After 3 albums with GRIN on Epic Records, Nils Lofgren finally released his first solo album on A&M Records in March 1975 in the USA (SP-4509) and April 1975 in the UK (AMLH 64509). Lofgren handled all Guitars, Lead & Backing Vocals, Keyboards and Organ on his self-titled debut, while WORNELL JONES supplied the Bass and AYNSLEY DUNBAR the Drums. And a little Seventies gem it is too…

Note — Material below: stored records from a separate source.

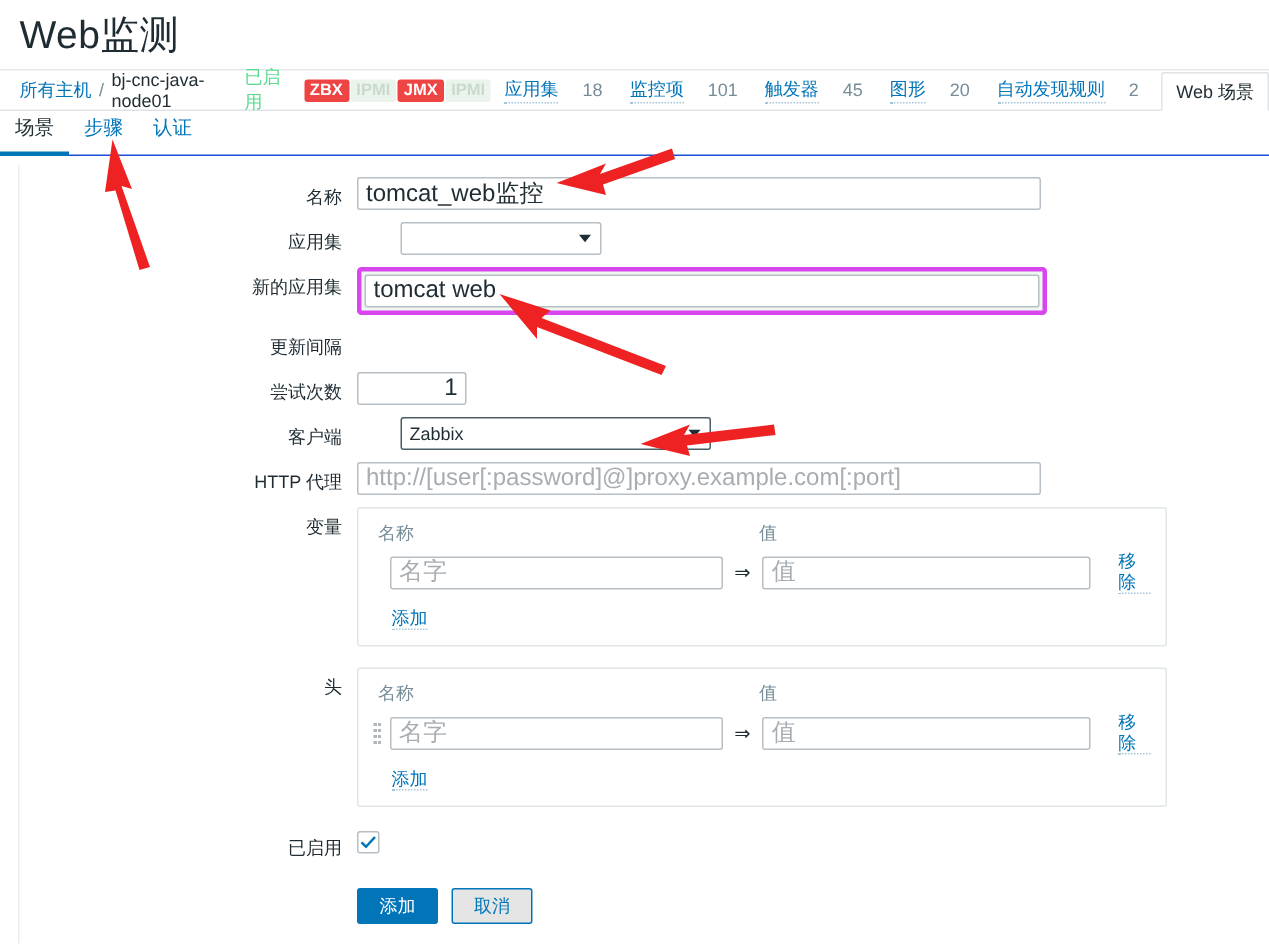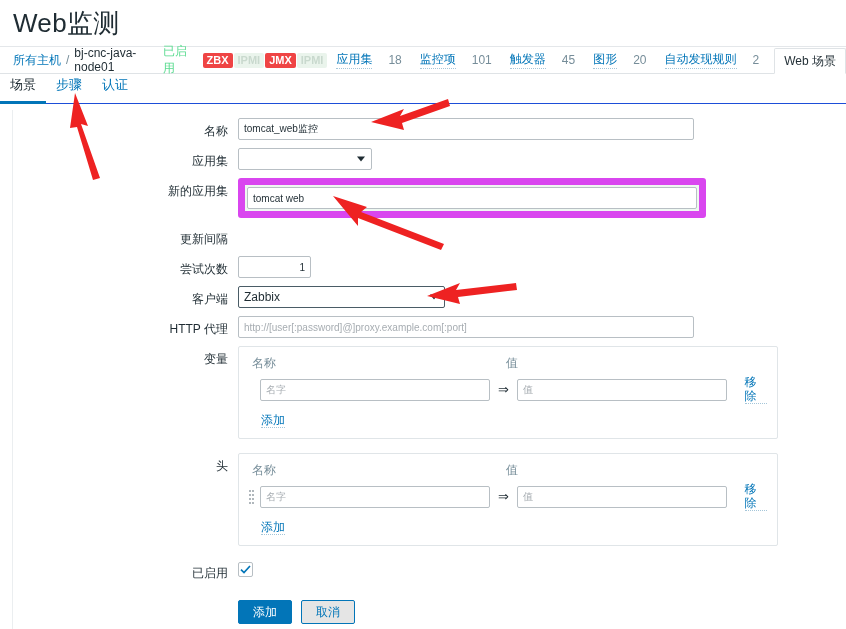--- a/index.html
+++ b/index.html
@@ -117,43 +117,43 @@
     font-size:12px;
     flex: 0 0 238px;
   }
   .fld-cell { flex:1; }
 
   input[type=text] {
     height: 22px;
     border: 1px solid #b8bfc4;
     background:#fff;
     font-family: "Liberation Sans","DejaVu Sans",sans-serif;
-    font-size: 10px;
+    font-size: 16px;
     color:#1f2c33;
     padding: 0 5px;
     border-radius: 2px;
     outline:none;
   }
   input::placeholder { color:#a7adb2; }
   .w-name { width: 456px; }
   .w-1m { width: 165px; }
   .w-tries { width: 73px; text-align:right; }
   .w-proxy { width: 456px; }
 
   .green-wrap {
     display:inline-block;
-    border:7px solid #d946ef;
+    border:3px solid #d946ef;
     background:#eef8f1;
     padding:2px;
     border-radius:3px;
   }
   .green-wrap input { width: 450px; border-color:#b8bfc4;}
 
   .select {
-    position:relative; display:inline-block;
+    position:relative; display:inline-block;margin-left:29px;
   }
   .select select {
     -webkit-appearance:none; appearance:none;
     height:22px;
     border:1px solid #b8bfc4;
     border-radius:2px;
     background:#fff;
     font-family:"Liberation Sans","DejaVu Sans",sans-serif;
     font-size:12px;
     color:#1f2c33;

First up though - be careful you get the right version - Amazon UK wrongly credits this October 2007 American CD reissue as being by RYKODISC – it’s not – it’s a HIP-O SELECT release. Second - neither the title on Amazon nor the outside packaging nor the rear inlay mentions the all-important REMASTER word - and Mark Omann at Universal has remastered the album and to beautiful effect.
"Nils Lofgren" has 12 tracks, 11 originals and a stunning cover of Goffin/King's "Goin' Back" - first unleashed on the world by the BYRDS on their 1968 album "The Notorious Byrd Brothers". Carole King herself did a version of it on her 1970 debut solo album "Writer: Carole King", but Lofgren's take is altogether different - a sort of funky piano version that is fantastic - making it much more up-tempo and positive (for those interested, the expanded piano version on Lofgren's 1977 live double "Night After Night" is also a stunning highlight).

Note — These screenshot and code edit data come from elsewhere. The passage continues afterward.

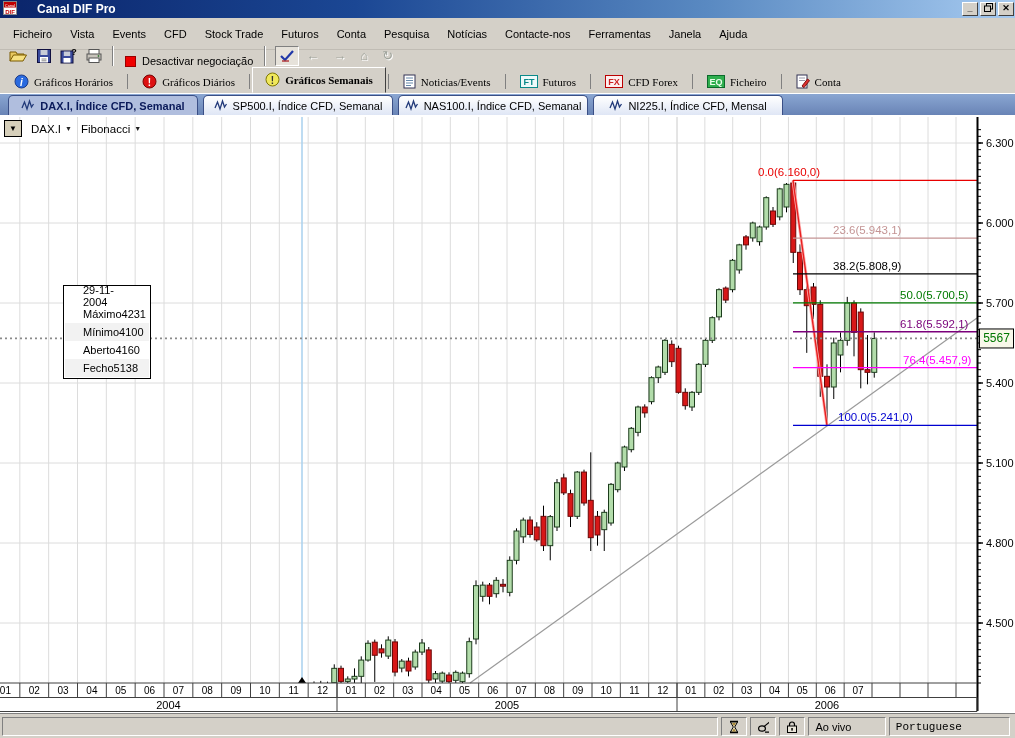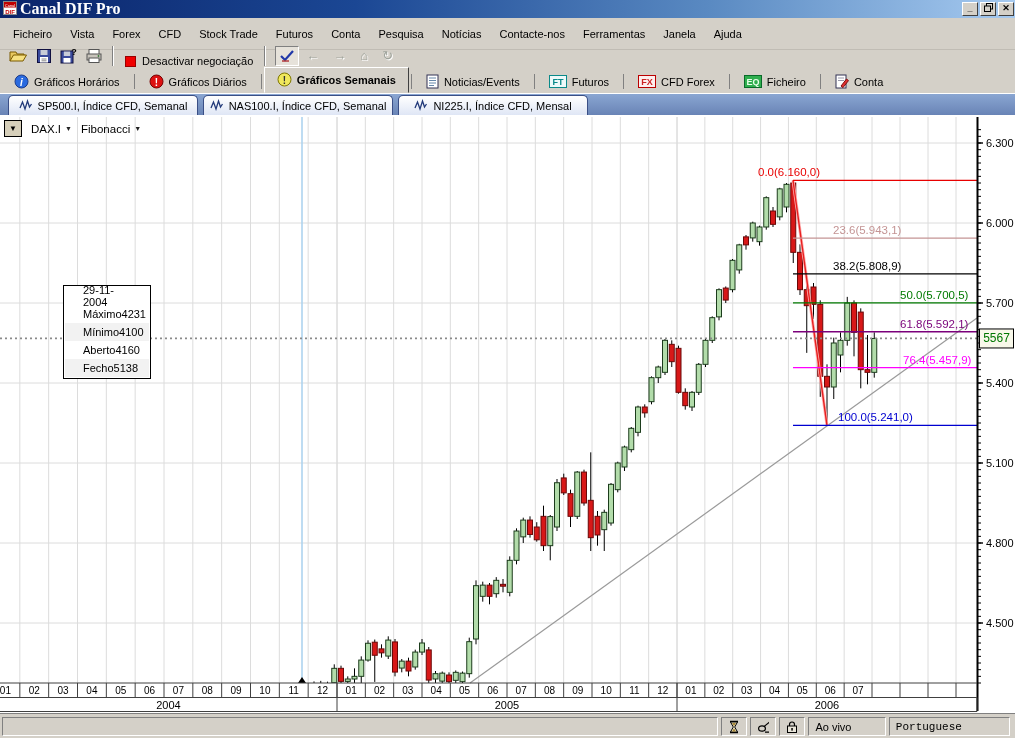--- a/index.html
+++ b/index.html
@@ -3,41 +3,41 @@
 <meta charset="utf-8">
 <style>
   html,body{margin:0;padding:0;background:#555;}
   *{box-sizing:border-box;}
   .win{position:relative;width:1015px;height:738px;background:#d4d0c8;overflow:hidden;
        font-family:"Liberation Sans",sans-serif;font-size:11px;color:#000;}
   
   .titlebar{position:absolute;left:0;top:0;width:1015px;height:18px;
     background:linear-gradient(to right,#0a246a 0%,#1b4794 35%,#5a8ac2 70%,#a6caf0 100%);
     display:flex;align-items:center;padding-left:3px;}
-  .ttext{color:#fff;font-weight:bold;font-size:16px;margin-left:3px;font-family:Liberation Serif, serif;}
+  .ttext{color:#fff;font-weight:bold;font-size:12px;margin-left:20px;}
   .wbtns{position:absolute;right:1px;top:2px;display:flex;}
   .wbtn{width:16px;height:14px;margin-left:2px;background:#d4d0c8;border:1px solid;
     border-color:#fff #404040 #404040 #fff;font-size:9px;line-height:11px;text-align:center;
     font-weight:bold;color:#000;}
   
   .menubar{position:absolute;left:0;top:18px;width:1015px;height:32px;display:flex;align-items:center;padding-left:4px;border-bottom:1px solid #c0bcb4;}
   .mitem{padding:4px 9px;}
   
   .toolbar{position:absolute;left:0;top:43px;width:1015px;height:25px;display:flex;align-items:center;padding-left:5px;}
   .tbtn{height:22px;display:flex;align-items:center;padding:0 4px;}
   .tsep{width:2px;height:20px;border-left:1px solid #808080;border-right:1px solid #fff;margin:0 5px;}
   .stopbtn{display:flex;align-items:flex-end;gap:6px;padding:0 6px;height:22px;}
   .stopsq{width:11px;height:11px;background:#f00000;border:1px solid #900;}
   .checkbtn{height:20px;width:24px;background:#e6e2da;border:1px solid;border-color:#808080 #fff #fff #808080;
     display:flex;align-items:center;justify-content:center;margin-left:4px;}
   .navbtn{color:#a0a49c;font-size:13px;padding:0 7px;text-shadow:1px 1px 0 #fff;}
   
   .tabs1{position:absolute;left:0;top:68px;width:1015px;height:26px;display:flex;align-items:flex-end;padding-left:2px;border-bottom:1px solid #fff;}
   .t1{display:flex;align-items:center;gap:5px;padding:3px 12px;height:22px;}
-  .t1 .lbl{white-space:nowrap;}
+  .t1 .lbl{white-space:nowrap;font-family:Liberation Serif, serif;}
   .t1.sel{background:#d4d0c8;border:1px solid;border-color:#fff #404040 #d4d0c8 #fff;height:26px;font-weight:bold;}
   .t1sep{width:1px;height:15px;background:#808080;margin:0 2px 4px 2px;}
   
   .tabstrip{position:absolute;left:0;top:94px;width:1015px;height:21px;
     background:linear-gradient(to bottom,#8aa6d2,#6984b6);display:flex;align-items:flex-end;padding-left:8px;}
   .t2{width:190px;height:20px;margin-right:5px;display:flex;align-items:center;justify-content:center;gap:5px;
     background:linear-gradient(to bottom,#ffffff,#dfe6f5);border:1px solid #3a4f86;border-bottom:none;
     border-radius:5px 5px 0 0;white-space:nowrap;overflow:hidden;}
   .t2.sel{background:#b0bede;font-weight:bold;color:#0a1a5a;}
   
@@ -77,21 +77,21 @@
         <span class="wbtn"><svg width="9" height="9">
             <rect x="2.5" y="0.5" width="6" height="5.5" fill="none" stroke="#000"></rect>
             <rect x="0.5" y="3" width="6" height="5.5" fill="#d4d0c8" stroke="#000"></rect>
           </svg></span>
         <span class="wbtn">✕</span>
       </span>
   </div>
   <div class="menubar" id="menubar">
       <span class="mitem">Ficheiro</span>
       <span class="mitem">Vista</span>
-      <span class="mitem">Forex</span>
+      <span class="mitem">Events</span>
       <span class="mitem">CFD</span>
       <span class="mitem">Stock Trade</span>
       <span class="mitem">Futuros</span>
       <span class="mitem">Conta</span>
       <span class="mitem">Pesquisa</span>
       <span class="mitem">Notícias</span>
       <span class="mitem">Contacte-nos</span>
       <span class="mitem">Ferramentas</span>
       <span class="mitem">Janela</span>
       <span class="mitem">Ajuda</span>
@@ -209,20 +209,26 @@
         <span><svg width="14" height="15">
             <rect x="1" y="1" width="10" height="13" fill="#fff" stroke="#335"></rect>
             <line x1="3" y1="4" x2="9" y2="4" stroke="#99a"></line>
             <line x1="3" y1="6.5" x2="9" y2="6.5" stroke="#99a"></line>
             <path d="M6,12 L11.5,5 l2,1.6 -5.5,7 z" fill="#e03030" stroke="#801010"></path>
           </svg></span>
         <span class="lbl">Conta</span>
       </span>
     </div>
   <div class="tabstrip" id="tabs2">
+      <span class="t2 sel">
+        <span><svg width="14" height="12">
+            <path d="M1,9 L3.5,3 6,10 8.5,2 10.5,8 12.5,5" fill="none" stroke="#223a7a" stroke-width="1.3"></path>
+          </svg></span>
+        <span>DAX.I, Índice CFD, Semanal</span>
+      </span>
       <span class="t2">
         <span><svg width="14" height="12">
             <path d="M1,9 L3.5,3 6,10 8.5,2 10.5,8 12.5,5" fill="none" stroke="#223a7a" stroke-width="1.3"></path>
           </svg></span>
         <span>SP500.I, Índice CFD, Semanal</span>
       </span>
       <span class="t2">
         <span><svg width="14" height="12">
             <path d="M1,9 L3.5,3 6,10 8.5,2 10.5,8 12.5,5" fill="none" stroke="#223a7a" stroke-width="1.3"></path>
           </svg></span>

For such a famously fluid guitar player capable of making the hairs on your arms stand up with his flourishes and deft touch, there’s surprisingly little guitar pyrotechnics on the album (“Keith Don’t Go” (lyrics above) and “Rock ‘n’ Roll Crook” are notable exceptions).
It’s more about the songs. The total playing time is only 35:07 minutes, so the songs are short and sweet – but man are they good…
The slightly fuzzed-up guitar opener "Be Good Tonight" gives way to the band kicking in on "Back It Up". And it’s then that you begin to notice the sonic upgrade. Tracks like "I Don’t Want To Know", "The Sun Hasn’t Set On This Boy Yet" and the pre Mink DeVille street-hustle of "Two By Two" now sound full and clear – the remaster imbibing them with real muscle.
On the downside, it’s a damn shame that the inlay is merely a gatefold slip of paper with the most rudimentary details (the original album artwork was pretty much a bare-bones affair too) - and worse – there’s no tasty outtakes or bonus tracks. An opportunity missed there.
Still - I love this album - I played it to death then and I’ll do so again now.
"Nils Lofgren" is a great Seventies LP finally given the sonic upgrade on CD it’s needed for decades. Buy this US import with confidence.